What this task involves:
From the records beneath, determine how many lines contain "linejoin" and report only that figure.

Extracted data:
--- START ---

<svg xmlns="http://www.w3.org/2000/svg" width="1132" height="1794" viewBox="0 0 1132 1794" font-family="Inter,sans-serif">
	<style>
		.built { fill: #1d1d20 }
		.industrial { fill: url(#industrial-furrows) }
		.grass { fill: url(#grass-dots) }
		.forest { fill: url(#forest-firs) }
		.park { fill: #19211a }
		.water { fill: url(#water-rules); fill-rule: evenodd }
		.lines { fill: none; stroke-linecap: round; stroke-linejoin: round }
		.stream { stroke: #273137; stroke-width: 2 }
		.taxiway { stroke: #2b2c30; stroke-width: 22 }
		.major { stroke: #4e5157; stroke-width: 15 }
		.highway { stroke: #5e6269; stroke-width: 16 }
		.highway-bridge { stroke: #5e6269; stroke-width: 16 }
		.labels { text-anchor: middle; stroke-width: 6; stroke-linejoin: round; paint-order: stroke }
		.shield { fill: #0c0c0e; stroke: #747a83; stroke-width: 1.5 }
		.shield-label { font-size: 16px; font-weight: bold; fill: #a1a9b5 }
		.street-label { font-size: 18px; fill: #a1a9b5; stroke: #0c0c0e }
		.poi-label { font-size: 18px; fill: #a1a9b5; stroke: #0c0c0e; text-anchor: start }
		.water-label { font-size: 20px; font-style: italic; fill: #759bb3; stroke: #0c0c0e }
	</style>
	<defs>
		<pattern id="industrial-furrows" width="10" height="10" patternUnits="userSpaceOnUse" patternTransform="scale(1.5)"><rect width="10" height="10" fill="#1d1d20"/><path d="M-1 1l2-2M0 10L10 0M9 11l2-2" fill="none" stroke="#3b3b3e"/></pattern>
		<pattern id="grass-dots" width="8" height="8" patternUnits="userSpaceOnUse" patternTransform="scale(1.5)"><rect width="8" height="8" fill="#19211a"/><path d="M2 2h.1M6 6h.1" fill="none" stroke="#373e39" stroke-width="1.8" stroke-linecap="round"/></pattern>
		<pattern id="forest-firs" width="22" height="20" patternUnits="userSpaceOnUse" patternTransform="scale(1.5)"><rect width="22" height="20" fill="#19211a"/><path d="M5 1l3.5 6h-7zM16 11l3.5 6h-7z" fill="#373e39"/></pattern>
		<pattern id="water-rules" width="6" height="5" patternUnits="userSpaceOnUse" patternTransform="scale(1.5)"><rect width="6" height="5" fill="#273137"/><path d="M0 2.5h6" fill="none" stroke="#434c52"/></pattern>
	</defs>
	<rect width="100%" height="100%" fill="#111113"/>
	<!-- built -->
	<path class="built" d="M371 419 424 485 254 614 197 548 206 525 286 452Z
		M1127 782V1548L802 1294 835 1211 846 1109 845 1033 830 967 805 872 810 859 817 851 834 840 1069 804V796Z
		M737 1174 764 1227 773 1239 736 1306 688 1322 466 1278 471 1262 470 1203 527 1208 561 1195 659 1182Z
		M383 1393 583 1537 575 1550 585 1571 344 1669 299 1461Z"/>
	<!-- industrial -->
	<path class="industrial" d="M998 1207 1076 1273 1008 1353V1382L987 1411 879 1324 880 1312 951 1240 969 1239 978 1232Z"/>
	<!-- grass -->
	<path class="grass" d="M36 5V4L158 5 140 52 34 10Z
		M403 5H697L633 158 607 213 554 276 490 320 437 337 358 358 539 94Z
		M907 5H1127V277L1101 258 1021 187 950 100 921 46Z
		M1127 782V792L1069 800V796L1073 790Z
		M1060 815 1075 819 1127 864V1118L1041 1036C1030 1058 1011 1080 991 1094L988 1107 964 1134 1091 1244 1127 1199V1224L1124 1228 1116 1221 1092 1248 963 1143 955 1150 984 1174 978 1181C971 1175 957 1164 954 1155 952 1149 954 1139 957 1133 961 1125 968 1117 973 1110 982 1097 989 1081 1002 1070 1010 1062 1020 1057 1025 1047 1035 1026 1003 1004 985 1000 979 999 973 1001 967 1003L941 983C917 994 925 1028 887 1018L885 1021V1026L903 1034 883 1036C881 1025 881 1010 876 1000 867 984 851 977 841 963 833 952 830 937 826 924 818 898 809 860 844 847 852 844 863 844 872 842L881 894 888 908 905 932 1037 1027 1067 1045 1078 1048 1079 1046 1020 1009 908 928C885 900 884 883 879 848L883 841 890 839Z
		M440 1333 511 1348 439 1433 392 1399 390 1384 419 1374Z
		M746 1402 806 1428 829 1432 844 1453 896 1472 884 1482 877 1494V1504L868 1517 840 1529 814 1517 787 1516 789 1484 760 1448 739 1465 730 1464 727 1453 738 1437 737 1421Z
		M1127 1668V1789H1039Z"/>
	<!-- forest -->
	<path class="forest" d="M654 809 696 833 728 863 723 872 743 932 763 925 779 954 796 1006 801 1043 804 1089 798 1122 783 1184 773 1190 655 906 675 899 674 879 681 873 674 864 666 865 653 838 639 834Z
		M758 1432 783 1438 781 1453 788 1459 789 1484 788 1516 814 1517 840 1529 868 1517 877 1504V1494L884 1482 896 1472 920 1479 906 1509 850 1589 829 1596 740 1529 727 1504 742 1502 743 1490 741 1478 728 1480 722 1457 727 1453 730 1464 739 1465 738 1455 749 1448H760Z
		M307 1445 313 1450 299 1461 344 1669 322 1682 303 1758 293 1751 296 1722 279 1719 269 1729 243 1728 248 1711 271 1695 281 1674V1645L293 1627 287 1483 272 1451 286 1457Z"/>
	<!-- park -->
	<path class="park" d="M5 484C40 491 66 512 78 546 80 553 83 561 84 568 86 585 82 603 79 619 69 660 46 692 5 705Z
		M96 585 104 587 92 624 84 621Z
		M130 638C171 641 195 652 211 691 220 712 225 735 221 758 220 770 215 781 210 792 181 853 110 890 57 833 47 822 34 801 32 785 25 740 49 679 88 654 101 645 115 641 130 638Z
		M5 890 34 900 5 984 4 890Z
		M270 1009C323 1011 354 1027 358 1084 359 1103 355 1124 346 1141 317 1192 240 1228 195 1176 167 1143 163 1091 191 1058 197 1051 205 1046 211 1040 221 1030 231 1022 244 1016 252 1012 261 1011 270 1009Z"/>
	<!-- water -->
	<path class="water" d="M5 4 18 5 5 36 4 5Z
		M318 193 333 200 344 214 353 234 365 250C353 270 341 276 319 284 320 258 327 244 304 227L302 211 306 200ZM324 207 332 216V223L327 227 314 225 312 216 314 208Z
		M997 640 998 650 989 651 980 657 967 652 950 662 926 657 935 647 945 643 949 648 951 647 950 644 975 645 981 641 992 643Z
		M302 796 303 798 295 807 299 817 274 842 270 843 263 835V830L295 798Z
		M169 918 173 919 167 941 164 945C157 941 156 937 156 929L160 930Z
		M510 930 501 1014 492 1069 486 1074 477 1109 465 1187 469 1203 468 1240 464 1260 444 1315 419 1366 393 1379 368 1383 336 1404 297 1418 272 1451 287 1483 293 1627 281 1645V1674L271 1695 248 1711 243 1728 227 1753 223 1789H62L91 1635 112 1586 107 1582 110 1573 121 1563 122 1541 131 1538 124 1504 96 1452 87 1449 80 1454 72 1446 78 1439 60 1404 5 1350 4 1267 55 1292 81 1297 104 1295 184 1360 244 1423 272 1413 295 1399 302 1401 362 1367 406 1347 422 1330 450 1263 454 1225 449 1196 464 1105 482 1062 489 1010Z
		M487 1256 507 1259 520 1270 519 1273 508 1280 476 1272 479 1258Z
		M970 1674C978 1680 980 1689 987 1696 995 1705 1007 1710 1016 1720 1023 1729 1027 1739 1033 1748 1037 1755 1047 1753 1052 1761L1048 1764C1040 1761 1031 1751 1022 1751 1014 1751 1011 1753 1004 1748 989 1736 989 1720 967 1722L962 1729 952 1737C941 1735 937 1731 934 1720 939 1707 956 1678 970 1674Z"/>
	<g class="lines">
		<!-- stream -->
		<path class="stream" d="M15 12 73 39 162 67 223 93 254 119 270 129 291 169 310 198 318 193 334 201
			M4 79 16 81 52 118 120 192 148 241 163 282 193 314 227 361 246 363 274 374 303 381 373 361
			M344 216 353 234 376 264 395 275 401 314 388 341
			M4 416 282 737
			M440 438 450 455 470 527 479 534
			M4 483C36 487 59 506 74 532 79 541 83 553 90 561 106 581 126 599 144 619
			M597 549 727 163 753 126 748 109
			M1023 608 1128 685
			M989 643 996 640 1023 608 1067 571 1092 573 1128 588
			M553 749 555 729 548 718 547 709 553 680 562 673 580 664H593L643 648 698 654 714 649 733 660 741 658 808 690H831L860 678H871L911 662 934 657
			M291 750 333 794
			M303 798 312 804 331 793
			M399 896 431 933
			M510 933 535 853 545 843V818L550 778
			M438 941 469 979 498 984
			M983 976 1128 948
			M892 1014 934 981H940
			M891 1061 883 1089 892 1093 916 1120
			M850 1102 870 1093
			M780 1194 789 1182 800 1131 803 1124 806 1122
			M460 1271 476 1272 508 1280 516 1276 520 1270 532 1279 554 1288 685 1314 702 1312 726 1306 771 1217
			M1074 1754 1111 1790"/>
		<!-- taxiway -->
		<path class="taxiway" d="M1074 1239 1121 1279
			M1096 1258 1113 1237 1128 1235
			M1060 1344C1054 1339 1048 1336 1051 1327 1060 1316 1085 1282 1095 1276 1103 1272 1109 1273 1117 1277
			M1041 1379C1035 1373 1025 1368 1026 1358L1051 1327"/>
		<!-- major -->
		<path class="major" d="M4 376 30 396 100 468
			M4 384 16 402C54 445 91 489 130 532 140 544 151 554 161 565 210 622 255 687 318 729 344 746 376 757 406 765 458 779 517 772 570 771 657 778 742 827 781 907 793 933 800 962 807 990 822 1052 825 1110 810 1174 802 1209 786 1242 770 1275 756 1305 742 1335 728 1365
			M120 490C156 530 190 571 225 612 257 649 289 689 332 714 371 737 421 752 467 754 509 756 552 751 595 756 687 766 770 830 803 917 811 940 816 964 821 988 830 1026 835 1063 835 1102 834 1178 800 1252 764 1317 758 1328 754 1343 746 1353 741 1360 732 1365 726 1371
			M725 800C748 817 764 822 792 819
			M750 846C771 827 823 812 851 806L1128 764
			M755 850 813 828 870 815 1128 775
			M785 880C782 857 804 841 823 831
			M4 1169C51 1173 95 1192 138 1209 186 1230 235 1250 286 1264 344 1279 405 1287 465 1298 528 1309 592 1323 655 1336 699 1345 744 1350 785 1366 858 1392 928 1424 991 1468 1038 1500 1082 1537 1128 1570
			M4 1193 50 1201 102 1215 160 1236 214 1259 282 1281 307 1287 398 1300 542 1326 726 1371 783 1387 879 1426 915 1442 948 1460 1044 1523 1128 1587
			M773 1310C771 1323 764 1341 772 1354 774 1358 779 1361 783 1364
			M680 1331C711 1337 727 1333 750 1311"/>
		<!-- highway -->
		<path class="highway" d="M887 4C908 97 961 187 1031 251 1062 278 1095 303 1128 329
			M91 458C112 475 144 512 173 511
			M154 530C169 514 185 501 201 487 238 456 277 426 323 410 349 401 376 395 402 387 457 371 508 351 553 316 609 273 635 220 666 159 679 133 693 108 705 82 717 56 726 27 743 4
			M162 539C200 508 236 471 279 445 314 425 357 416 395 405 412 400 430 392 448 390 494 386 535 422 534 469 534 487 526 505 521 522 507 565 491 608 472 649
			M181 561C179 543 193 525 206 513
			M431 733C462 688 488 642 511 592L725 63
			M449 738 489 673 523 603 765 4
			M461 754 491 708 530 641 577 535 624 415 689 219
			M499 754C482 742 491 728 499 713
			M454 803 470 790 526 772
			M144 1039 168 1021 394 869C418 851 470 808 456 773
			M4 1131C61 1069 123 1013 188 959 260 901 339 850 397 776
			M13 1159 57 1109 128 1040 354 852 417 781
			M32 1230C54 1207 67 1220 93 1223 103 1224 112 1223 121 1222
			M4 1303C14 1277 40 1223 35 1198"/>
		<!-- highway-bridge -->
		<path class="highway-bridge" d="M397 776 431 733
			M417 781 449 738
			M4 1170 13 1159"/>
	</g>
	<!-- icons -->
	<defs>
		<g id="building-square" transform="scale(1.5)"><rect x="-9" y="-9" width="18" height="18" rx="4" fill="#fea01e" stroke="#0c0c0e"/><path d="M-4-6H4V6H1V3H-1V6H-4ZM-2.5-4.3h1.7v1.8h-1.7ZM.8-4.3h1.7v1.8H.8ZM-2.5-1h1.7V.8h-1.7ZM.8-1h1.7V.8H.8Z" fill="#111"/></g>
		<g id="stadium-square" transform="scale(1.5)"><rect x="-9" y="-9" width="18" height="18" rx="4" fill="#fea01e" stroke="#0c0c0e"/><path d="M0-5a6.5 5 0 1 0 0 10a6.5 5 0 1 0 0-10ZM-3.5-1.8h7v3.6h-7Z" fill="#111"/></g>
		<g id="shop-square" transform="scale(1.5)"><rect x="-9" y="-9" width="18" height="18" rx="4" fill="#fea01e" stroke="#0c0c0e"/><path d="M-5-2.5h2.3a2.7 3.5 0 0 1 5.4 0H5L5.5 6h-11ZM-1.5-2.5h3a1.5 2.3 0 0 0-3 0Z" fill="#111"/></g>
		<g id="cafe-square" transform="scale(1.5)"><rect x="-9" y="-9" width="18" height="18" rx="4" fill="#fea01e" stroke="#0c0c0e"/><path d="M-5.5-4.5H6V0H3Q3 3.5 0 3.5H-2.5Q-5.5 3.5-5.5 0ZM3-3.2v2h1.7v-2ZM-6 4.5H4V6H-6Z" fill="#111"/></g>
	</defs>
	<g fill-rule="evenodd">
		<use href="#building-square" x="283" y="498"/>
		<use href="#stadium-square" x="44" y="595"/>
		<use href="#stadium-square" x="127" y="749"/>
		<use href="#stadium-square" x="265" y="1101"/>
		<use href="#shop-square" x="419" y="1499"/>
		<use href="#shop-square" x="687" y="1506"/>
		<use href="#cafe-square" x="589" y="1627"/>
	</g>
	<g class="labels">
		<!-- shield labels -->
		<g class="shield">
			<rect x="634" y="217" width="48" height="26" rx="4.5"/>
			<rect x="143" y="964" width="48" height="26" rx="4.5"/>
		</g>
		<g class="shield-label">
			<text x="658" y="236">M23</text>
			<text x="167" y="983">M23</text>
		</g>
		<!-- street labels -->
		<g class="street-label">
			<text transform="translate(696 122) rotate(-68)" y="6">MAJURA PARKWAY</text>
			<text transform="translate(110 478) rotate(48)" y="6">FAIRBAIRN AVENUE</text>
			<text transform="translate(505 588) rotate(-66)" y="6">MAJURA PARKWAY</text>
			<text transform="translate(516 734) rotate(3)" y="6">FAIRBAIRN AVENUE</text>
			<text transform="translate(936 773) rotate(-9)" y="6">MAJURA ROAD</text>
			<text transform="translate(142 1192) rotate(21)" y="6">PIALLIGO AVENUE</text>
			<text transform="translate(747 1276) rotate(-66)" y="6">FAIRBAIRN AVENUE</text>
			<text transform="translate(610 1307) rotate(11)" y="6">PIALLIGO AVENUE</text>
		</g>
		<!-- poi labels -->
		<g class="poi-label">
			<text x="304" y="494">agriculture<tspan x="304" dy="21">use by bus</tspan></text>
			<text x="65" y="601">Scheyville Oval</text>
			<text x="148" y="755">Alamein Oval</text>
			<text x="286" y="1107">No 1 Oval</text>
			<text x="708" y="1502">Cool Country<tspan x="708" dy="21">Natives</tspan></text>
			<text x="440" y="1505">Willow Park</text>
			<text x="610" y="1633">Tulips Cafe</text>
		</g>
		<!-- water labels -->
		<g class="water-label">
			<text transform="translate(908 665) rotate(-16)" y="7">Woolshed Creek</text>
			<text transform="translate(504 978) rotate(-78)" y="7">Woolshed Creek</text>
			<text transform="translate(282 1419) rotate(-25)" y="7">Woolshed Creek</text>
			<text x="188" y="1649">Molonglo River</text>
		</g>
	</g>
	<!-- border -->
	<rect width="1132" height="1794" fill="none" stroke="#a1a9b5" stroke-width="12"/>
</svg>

--- END ---

Answer section:
2